◆ SUPPLIED INFORMATION ◆
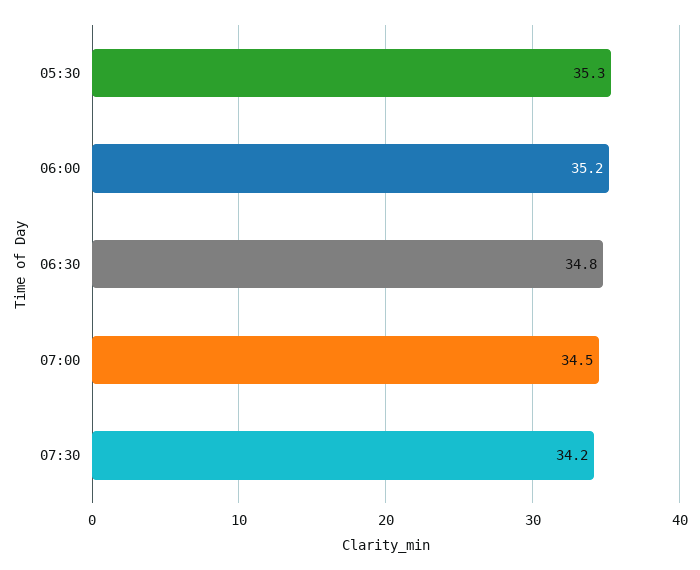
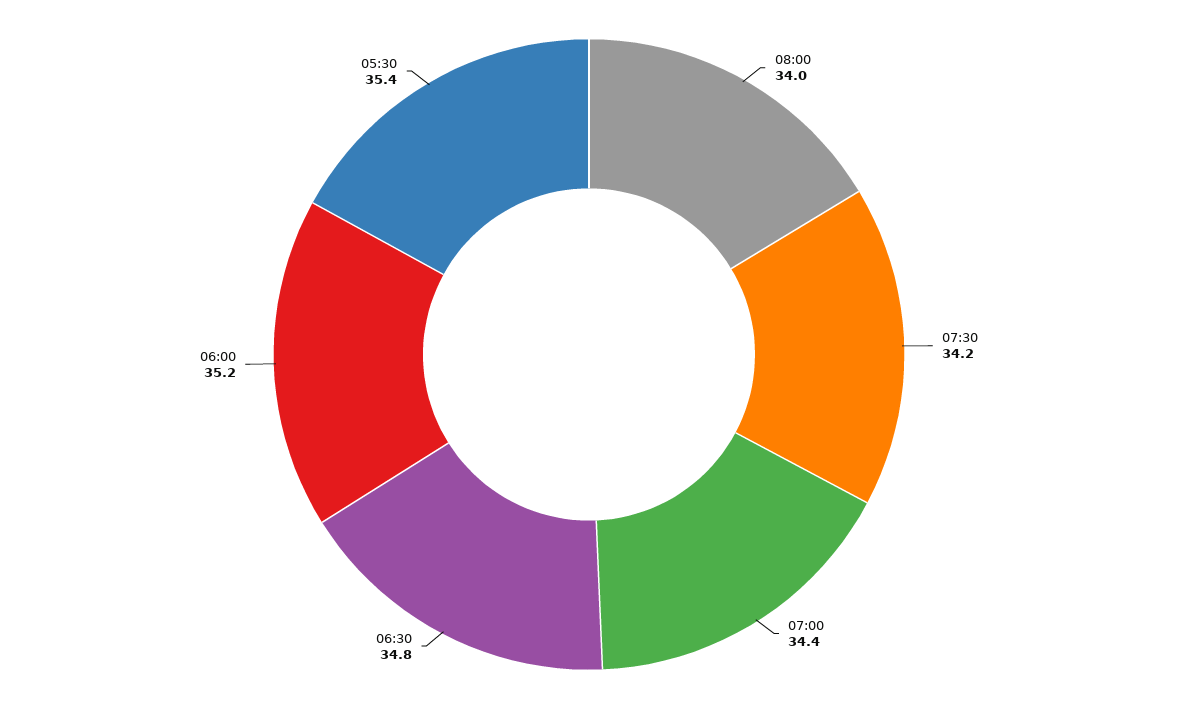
  {
-   "05:30": 35.3,
+   "05:30": 35.4,
    "06:00": 35.2,
    "06:30": 34.8,
-   "07:00": 34.5,
+   "07:00": 34.4,
-   "07:30": 34.2
+   "07:30": 34.2,
+   "08:00": 34
  }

◆ WORK REQUIRED ◆
Could you set down the data exactly as given, minus its pictures?

◆ ANSWER BOX ◆
  {
-   "05:30": 35.3,
+   "05:30": 35.4,
    "06:00": 35.2,
    "06:30": 34.8,
-   "07:00": 34.5,
+   "07:00": 34.4,
-   "07:30": 34.2
+   "07:30": 34.2,
+   "08:00": 34
  }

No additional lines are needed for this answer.